Paz y tranquilidad para equilibrar tu vida

Charlotte lulsens

Empecé a practicar yoga en 2013, cuando una amiga me recomendó ir a clases de Iyengar o Kundalini con una tal “Soumyia”, quien se convirtió en mi primera profesora de yoga, y por quien expreso mi más profunda gratitud y recuerdos. Poco a poco, mis clases de yoga se volvieron un espacio imprescindible en mi rutina, ya que trabajaba muchas horas, con desplazamientos semanales y niveles de estrés altos. En aquel tiempo, gestionaba proyectos de educación e inserción laboral con una ONG en varias zonas de Marruecos. 

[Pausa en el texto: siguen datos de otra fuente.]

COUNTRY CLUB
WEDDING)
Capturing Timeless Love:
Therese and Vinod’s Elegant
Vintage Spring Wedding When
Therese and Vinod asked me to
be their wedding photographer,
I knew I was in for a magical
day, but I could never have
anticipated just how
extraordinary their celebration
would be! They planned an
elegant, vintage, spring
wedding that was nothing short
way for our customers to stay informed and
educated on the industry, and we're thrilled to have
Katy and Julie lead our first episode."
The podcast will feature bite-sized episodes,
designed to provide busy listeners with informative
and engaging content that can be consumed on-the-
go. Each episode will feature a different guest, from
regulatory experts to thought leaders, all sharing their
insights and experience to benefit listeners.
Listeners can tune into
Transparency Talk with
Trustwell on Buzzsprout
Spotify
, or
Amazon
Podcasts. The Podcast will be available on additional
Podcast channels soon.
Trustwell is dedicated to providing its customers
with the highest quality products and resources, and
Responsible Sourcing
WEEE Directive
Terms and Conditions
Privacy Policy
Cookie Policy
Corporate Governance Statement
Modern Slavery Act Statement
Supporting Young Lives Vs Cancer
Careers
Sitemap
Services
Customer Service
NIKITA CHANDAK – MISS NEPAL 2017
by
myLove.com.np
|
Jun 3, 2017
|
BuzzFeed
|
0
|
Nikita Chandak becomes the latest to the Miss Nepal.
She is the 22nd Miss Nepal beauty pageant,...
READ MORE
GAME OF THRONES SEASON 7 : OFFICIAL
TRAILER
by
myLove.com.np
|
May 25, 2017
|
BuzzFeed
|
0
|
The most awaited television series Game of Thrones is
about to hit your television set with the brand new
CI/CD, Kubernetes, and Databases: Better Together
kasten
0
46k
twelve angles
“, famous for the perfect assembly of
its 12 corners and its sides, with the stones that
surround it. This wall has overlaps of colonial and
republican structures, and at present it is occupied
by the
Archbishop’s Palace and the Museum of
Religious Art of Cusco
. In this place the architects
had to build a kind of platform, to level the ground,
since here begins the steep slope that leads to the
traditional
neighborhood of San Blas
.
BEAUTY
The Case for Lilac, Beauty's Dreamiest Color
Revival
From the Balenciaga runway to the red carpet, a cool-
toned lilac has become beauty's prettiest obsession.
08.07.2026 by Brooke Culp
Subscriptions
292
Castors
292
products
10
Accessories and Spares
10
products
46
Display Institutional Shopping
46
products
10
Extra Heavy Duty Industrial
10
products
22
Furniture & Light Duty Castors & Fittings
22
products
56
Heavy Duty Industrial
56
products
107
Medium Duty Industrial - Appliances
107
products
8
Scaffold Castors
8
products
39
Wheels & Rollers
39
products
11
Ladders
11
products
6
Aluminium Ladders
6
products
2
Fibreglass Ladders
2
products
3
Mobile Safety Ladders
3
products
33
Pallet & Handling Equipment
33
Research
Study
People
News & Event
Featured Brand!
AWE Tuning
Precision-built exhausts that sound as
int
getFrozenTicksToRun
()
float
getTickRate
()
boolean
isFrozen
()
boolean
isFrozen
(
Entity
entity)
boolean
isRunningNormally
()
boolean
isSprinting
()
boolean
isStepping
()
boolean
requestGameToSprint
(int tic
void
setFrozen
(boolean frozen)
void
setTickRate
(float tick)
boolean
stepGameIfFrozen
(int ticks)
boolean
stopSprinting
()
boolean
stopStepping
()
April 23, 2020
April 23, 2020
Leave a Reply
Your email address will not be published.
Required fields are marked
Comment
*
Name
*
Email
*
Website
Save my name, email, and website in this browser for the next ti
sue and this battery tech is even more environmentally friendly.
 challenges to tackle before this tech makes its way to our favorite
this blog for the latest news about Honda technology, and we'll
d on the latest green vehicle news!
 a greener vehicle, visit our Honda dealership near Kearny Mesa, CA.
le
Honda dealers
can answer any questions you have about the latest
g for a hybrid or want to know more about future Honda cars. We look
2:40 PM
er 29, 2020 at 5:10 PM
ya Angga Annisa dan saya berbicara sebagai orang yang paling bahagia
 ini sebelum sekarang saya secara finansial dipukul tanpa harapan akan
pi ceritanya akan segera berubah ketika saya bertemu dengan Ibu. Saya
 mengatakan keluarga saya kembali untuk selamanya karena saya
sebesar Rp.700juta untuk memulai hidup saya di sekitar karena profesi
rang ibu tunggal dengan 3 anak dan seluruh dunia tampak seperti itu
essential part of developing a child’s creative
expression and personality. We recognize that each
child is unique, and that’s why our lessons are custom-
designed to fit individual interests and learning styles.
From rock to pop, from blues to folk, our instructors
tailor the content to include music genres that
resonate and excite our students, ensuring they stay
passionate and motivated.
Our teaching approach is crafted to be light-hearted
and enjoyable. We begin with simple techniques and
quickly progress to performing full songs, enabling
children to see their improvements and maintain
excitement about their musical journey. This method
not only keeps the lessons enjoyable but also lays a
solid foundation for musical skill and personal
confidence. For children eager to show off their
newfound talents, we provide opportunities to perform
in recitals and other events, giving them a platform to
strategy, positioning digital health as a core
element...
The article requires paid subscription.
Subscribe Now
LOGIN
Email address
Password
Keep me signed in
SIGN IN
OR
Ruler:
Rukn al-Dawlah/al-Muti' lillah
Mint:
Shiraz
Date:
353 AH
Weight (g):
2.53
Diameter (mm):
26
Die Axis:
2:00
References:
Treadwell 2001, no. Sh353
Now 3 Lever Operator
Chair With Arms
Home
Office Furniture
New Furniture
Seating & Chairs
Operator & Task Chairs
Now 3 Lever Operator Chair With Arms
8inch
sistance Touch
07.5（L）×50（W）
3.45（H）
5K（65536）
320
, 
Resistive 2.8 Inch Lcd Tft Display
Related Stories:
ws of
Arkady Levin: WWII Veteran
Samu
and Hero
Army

El momento en que experimenté de forma más consciente, lo bien que me hacía sentir la práctica diaria del yoga, fue en 2016 cuando visité el Ashram Sivandanda Yoga Vedanta Dhanwantari en la India. Sentía un estado de profunda quietud y abundancia sin ninguna “razón” o “causa” especifica, lo que llamamos conectar con la “paz interior”. Fue el elemento detonador de profundizar en el estudio de esa práctica ancestral. A final del año, empecé mi primera formación de profesores de Yoga.

El segundo giro importante fue un año después, durante la formación avanzada de profesores de yoga: crecimiento personal y Kundalini Yoga cuando realmente decidí lanzarme a impartir clases de yoga, con el fin de transmitir lo que iba aprendiendo, y sobretodo sintiendo y experimentando a lo largo de las practicas.

Estoy formada como , Profesora de Hatha Yoga y Meditación, Profesora de Kundalini Yoga, Profesora de Yoga para Niños, y Profesora de Yoga con enfoque Vinyasa Flow.